Former TEPCO bosses indicted over Fukushima meltdown

Story highlights

  • Former chairman, VPs indicted by Tokyo court for their role in 2011 meltdown
  • Fukushima residents had previously tried twice to hold the executives to account.

Tokyo (CNN)The former CEO of TEPCO, along with two other executives, have been indicted by a Japanese court facing charges relating to the 2011 disaster at the Fukushima Dai-ichi nuclear plant.
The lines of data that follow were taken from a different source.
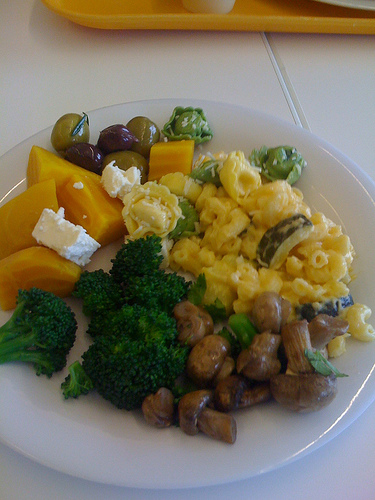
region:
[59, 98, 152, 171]
black and green olives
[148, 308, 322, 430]
sauteed muchrooms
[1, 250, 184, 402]
steamed green broccoli florets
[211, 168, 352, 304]
macaroni and cheese casserole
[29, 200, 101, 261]
unmelted pad of butter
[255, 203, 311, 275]
a peice of steamed zucchini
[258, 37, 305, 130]
Steamed chunks of winter squash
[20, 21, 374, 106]
white caulking on white tile table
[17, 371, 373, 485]
a white dinner plate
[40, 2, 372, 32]
edge of yellow tray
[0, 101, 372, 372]
a bunch of sweet items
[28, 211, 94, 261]
a white sweet item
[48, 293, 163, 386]
a beautiful green veges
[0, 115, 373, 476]
a plate containing food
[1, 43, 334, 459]
a round white plate having sweets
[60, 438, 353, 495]
a part of the plate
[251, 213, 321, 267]
a small decorative item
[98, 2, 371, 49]
a yellow part of the plate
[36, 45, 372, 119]
a beautiful white floor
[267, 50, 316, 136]
a small line in the floor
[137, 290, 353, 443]
the mushrooms are brown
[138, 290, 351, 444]
the mushrooms are on the plate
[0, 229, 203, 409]
the broccoli is green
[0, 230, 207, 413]
the broccoli is on the plate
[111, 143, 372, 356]
the mac and cheese is yellow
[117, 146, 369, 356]
the mac and cheese is on the plate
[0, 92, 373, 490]
the plate is white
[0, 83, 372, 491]
the plate is round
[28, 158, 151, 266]
the feta is on the plate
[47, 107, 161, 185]
the olives are on the plate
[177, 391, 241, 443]
brown mushroom on a white plate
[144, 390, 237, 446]
two pieces of mushroom on a white plate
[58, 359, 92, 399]
tiny piece of brocolli on a plate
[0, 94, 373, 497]
plate of food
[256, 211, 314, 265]
green vegetable on top of macaroni and cheese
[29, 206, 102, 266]
small piece of white crumbly cheese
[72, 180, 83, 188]
tiny crumb of cheese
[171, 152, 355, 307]
creamy macaroni and cheese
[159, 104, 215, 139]
green pasta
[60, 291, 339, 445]
mushrooms and brocolli on a white plate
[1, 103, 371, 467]
a colorful plate of food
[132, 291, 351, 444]
mushrooms on the plate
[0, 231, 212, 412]
broccoli on the plate of food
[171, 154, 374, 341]
a macaroni mixture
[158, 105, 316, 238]
what appears to be brussel sprouts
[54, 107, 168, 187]
a mixture of some olives of different colors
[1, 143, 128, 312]
some fruit on the plate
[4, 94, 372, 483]
the food is on a white plate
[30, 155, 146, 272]
white chunks of what may be cream cheese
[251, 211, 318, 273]
a chunk of some sort of vegetable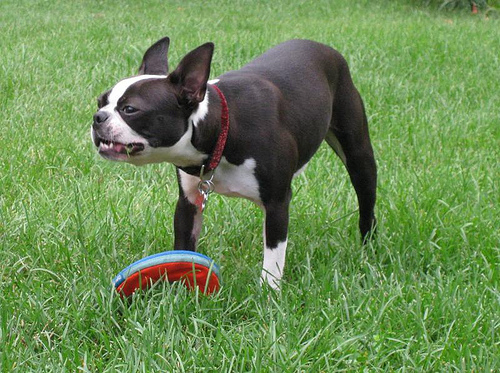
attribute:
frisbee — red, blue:
[104, 247, 229, 314]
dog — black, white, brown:
[84, 32, 409, 303]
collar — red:
[188, 80, 235, 220]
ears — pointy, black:
[135, 34, 219, 108]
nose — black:
[86, 110, 112, 132]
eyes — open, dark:
[95, 96, 141, 118]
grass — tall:
[1, 1, 500, 372]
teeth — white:
[95, 136, 120, 152]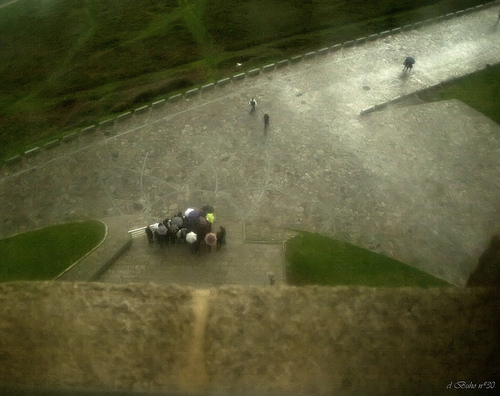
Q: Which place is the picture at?
A: It is at the road.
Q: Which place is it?
A: It is a road.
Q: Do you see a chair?
A: No, there are no chairs.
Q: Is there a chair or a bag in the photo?
A: No, there are no chairs or bags.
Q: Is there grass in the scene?
A: Yes, there is grass.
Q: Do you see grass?
A: Yes, there is grass.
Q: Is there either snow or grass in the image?
A: Yes, there is grass.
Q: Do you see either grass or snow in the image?
A: Yes, there is grass.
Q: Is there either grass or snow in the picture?
A: Yes, there is grass.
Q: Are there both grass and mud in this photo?
A: No, there is grass but no mud.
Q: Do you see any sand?
A: No, there is no sand.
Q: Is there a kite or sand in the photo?
A: No, there are no sand or kites.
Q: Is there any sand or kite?
A: No, there are no sand or kites.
Former Chairman Tsunehisa Katsumata, along with two former executive vice presidents, Ichiro Takekuro and Sakae Muto, were indicted for professional negligence to the Tokyo district court.
    The accident, which occurred when a tsunami hit the coastal plant in March 2011, caused a meltdown and widespread radiation leaks in the northeastern Japanese province.
      Acting prosecutors -- lawyers chosen by the prosecution commission -- allege that the three had not fulfilled their responsibility to prevent the accident, which resulted in the exposure of Fukushima residents to radiation, the injury of 13 workers at the plant, and the death of 44 patients, evacuated from the immediate vicinity of the plant to hospitals in surrounding areas.
      It is claimed by the prosecutors that the patients' deaths, who were elderly or gravely ill, were linked to their move in the immediate aftermath of the meltdown as they were evacuated, but that connection has not been formally confirmed.